• _Alıştırmanın amacı_:
"latitude: 45.5113" yazan satırdan "longitude: 16.9867" yazan satıra kadar, ikisi de dahil, aşağıdaki satırları JSON dize listesi olarak verin. Her satır ayrı bir dize olsun, boş satırları atlayın.

• _Alıştırma metni_:
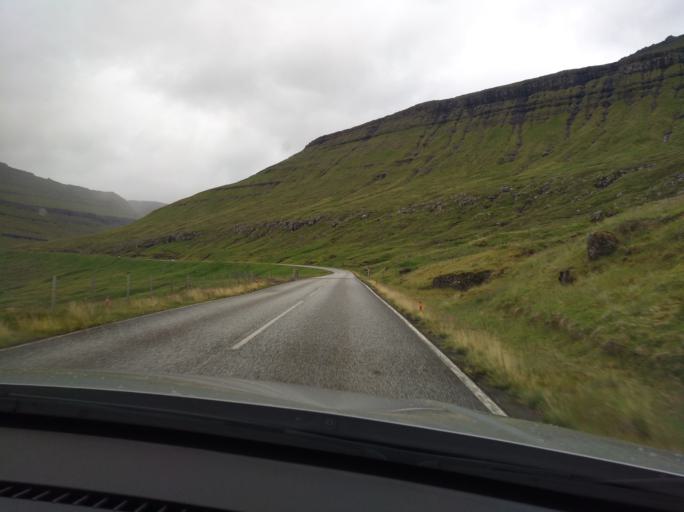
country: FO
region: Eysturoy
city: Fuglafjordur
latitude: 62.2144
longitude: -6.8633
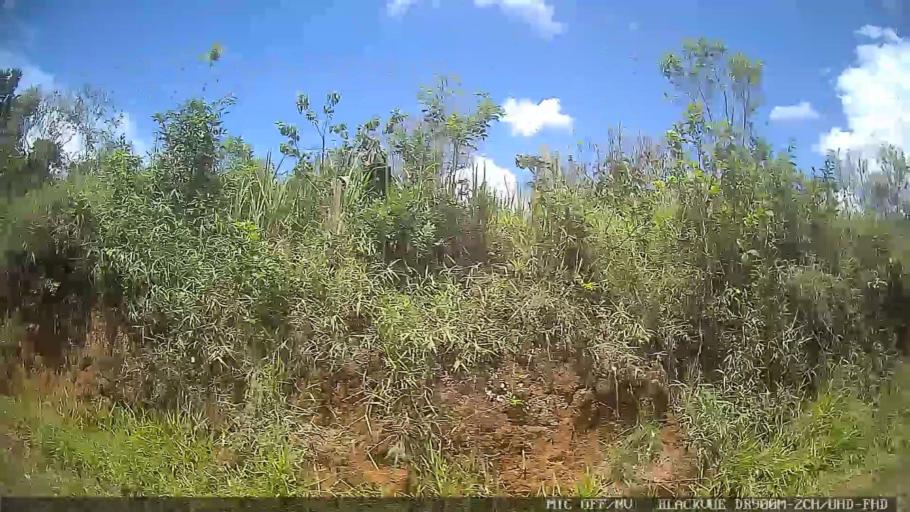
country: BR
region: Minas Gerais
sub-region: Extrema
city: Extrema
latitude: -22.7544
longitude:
...
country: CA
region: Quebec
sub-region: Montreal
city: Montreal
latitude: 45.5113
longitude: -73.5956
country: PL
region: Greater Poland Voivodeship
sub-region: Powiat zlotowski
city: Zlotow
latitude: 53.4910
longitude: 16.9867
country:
==
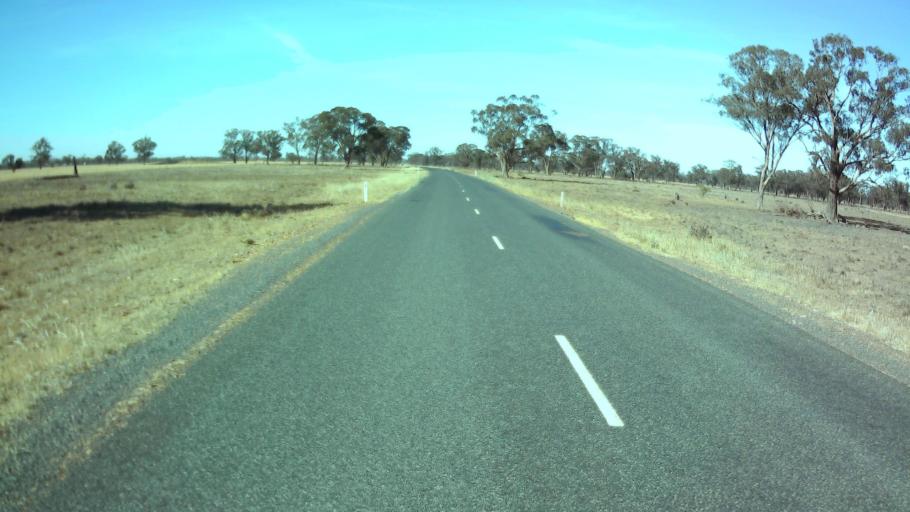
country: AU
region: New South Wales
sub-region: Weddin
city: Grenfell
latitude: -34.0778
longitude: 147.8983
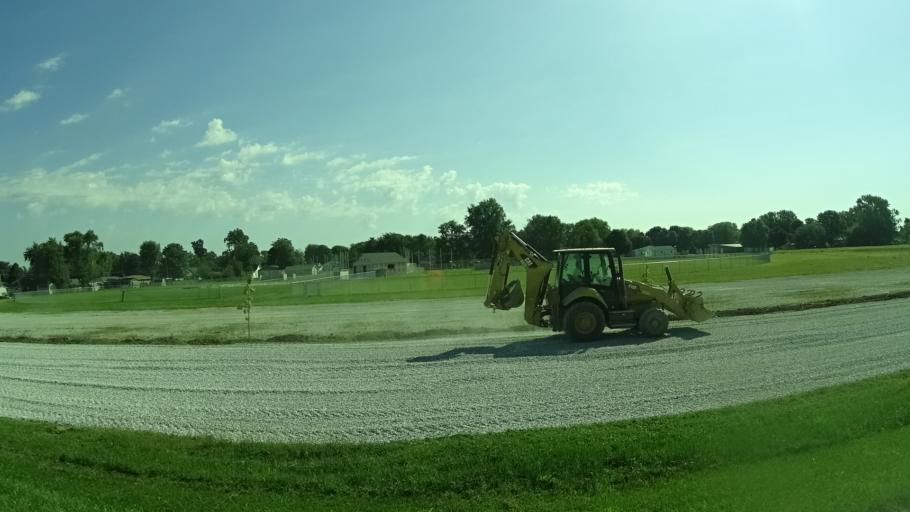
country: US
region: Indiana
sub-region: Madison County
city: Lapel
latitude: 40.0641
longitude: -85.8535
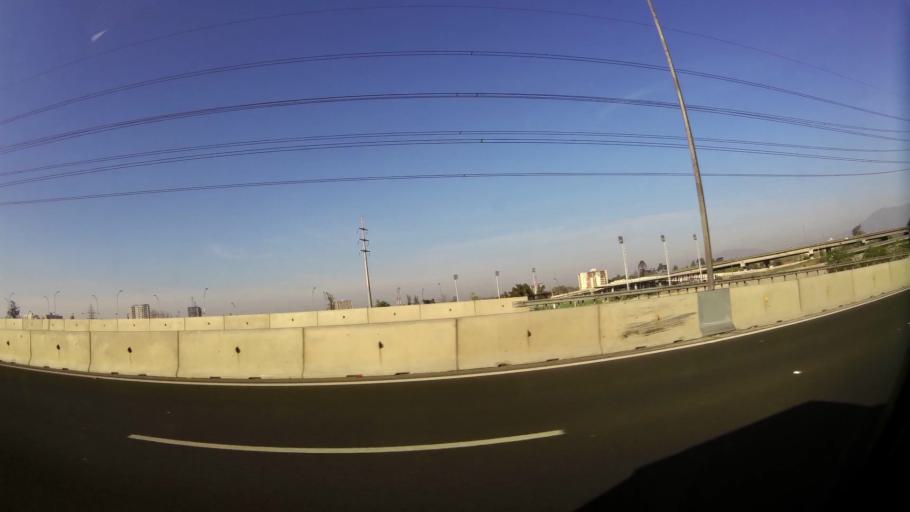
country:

• _Cevabın tamamı_:
[
  "latitude: 45.5113",
  "longitude: -73.5956",
  "country: PL",
  "region: Greater Poland Voivodeship",
  "sub-region: Powiat zlotowski",
  "city: Zlotow",
  "latitude: 53.4910",
  "longitude: 16.9867"
]